It may seem flippant to refer to the upcoming deadline for a fire service agreement with Columbia County's two cities as a showdown at high noon.
Unfortunately, that's what it has become and it's not a comforting sight for a pocket of the county's citizens in governmental limbo.
Since December, Columbia County officials have moved aggressively to replace the county's patchwork fire protection. Their efforts followed years of study and a series of public meetings, all pointing to the need for change in how fire protection had been provided to the county's citizens.
Before this process started, citizens were protected by two municipal fire services, one professional private agency and three volunteer departments funded by subscriptions.

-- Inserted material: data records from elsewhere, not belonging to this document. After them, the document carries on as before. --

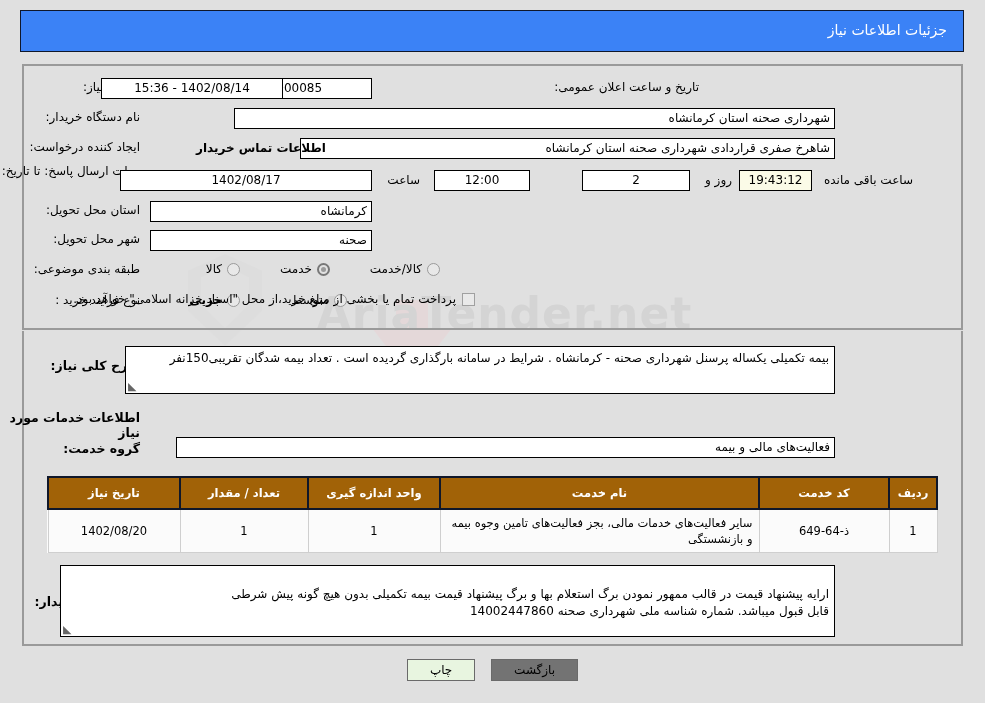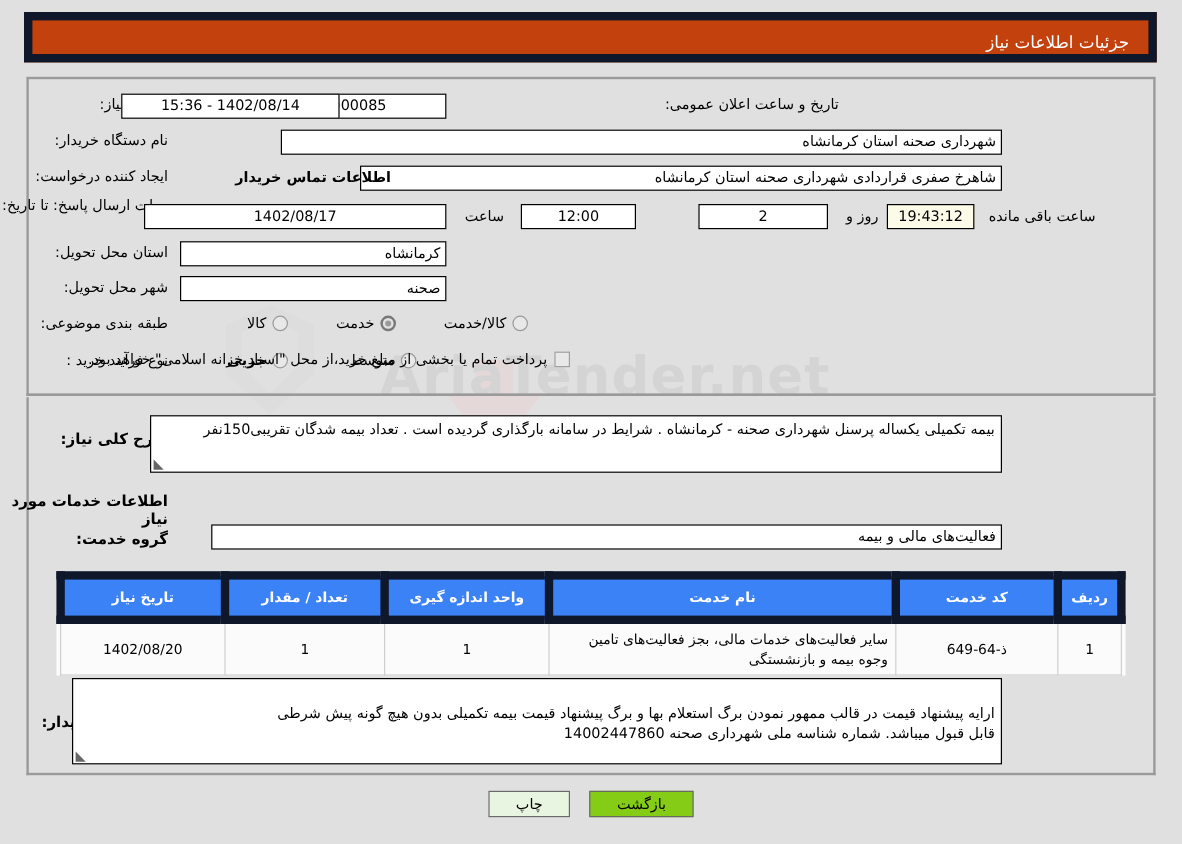--- a/index.html
+++ b/index.html
@@ -70,22 +70,22 @@
     left: 396px; top: 50px;
     width: 32px; height: 34px;
     background: #f0c6cb;
   }
 
   
   .titlebar {
     position: absolute;
     left: 20px; top: 10px;
     width: 944px; height: 42px;
-    background: #c2410c;
-    border: 7px solid #0f172a;
+    background: #3b82f6;
+    border: 1px solid #0f172a;
     box-sizing: border-box;
     z-index: 3;
   }
   .titlebar .title {
     position: absolute;
     right: 16px; top: 11px;
     color: #ffffff;
     font-size: 14px;
   }
 
@@ -236,25 +236,25 @@
   table.svc {
     position: absolute;
     left: 47px; top: 476px;
     width: 891px;
     border-collapse: collapse;
     z-index: 4;
     background: #fbfbfb;
     font-size: 11.5px;
   }
   table.svc th {
-    background: #3b82f6;
+    background: #a16207;
     color: #ffffff;
     font-weight: bold;
     font-size: 11.5px;
-    border: 7px solid #0f172a;
+    border: 2px solid #0f172a;
     height: 26px;
     padding: 2px 4px;
     text-align: center;
     white-space: nowrap;
   }
   table.svc td {
     background: #fbfbfb;
     border: 1px solid #cfcfcf;
     padding: 5px 6px;
     text-align: center;
@@ -275,21 +275,21 @@
   }
   .btn {
     display: inline-block;
     border: 1px solid #777;
     font-size: 12px;
     padding: 3px 22px;
     margin: 0 6px;
     cursor: pointer;
     font-family: "DejaVu Sans", "Liberation Sans", sans-serif;
   }
-  .btn.back { background: #84cc16; border-color: #6a6a6a; }
+  .btn.back { background: #737373; border-color: #6a6a6a; }
   .btn.print { background: #e8f5e0; border-color: #6a6a6a; }
 </style>
 </head>
 <body>
 
 <div class="watermark">
   <div class="wm-shield"></div>
   <div class="wm-arrow2"></div>
   <div class="wm-arrow"></div>
   <div class="wm-text">AriaTender.net</div>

The study and the hearings made two things clear: private subscriptions aren't a reliable source of funding; and, the old system failed to provide equitable fire protection in all parts of the county.
The first step by county officials was to set up a tax increase, with the funds dedicated to equitable fire protection in all areas. Then, the county began setting up contracts with the private fire departments, much as the county's ambulance service is provided under contract with a private company.
Martinez Fire Department, by far the county's largest, signed up right away. Appling, Winfield and Leah fire departments merged into North Columbia, pooling their resources and signing a contract to serve the western end of the county.
The toughest nut to crack, however, has been everything south of Interstate 20. Fire services inside Harlem and Grovetown are provided by city fire departments, which also provide fire protection to residents outside the cities. Those services are funded by a combination of city taxes and by subscription fees from residents outside the cities.
County officials originally planned to levy the fire tax on every property owner in the county, including those in the cities; city officials protested, believing they'd come out on the losing end if they were forced to cut city tax rates to match the county increase.
So the county decided to exempt city taxpayers and leave their protection to the city departments. The county planned to then contract with the cities to provide fire protection to residents in the unincorporated area south of I-20.
That plan has now hit a snag, too; city officials are balking at a noon Tuesday deadline to sign the contract, which they say violates an existing agreement delineating city/county services. If the cities refuse to sign, county officials say they will have the area protected by the North Columbia and Martinez fire departments.
Columbia County has made tremendous progress in improving fire protection for the 80 percent of the citizens who live north of I-20; they are obligated to see to it that the 20 percent of residents south of I-20 not only get that same level of service, but that those taxpayers get full accounting for their tax dollars.
City officials are seeking a meeting with the county as the deadline nears. That's good, but they need to quit getting bogged down in contract minutia and just get the best fire service possible in place. The way it's always been done just isn't good enough any more.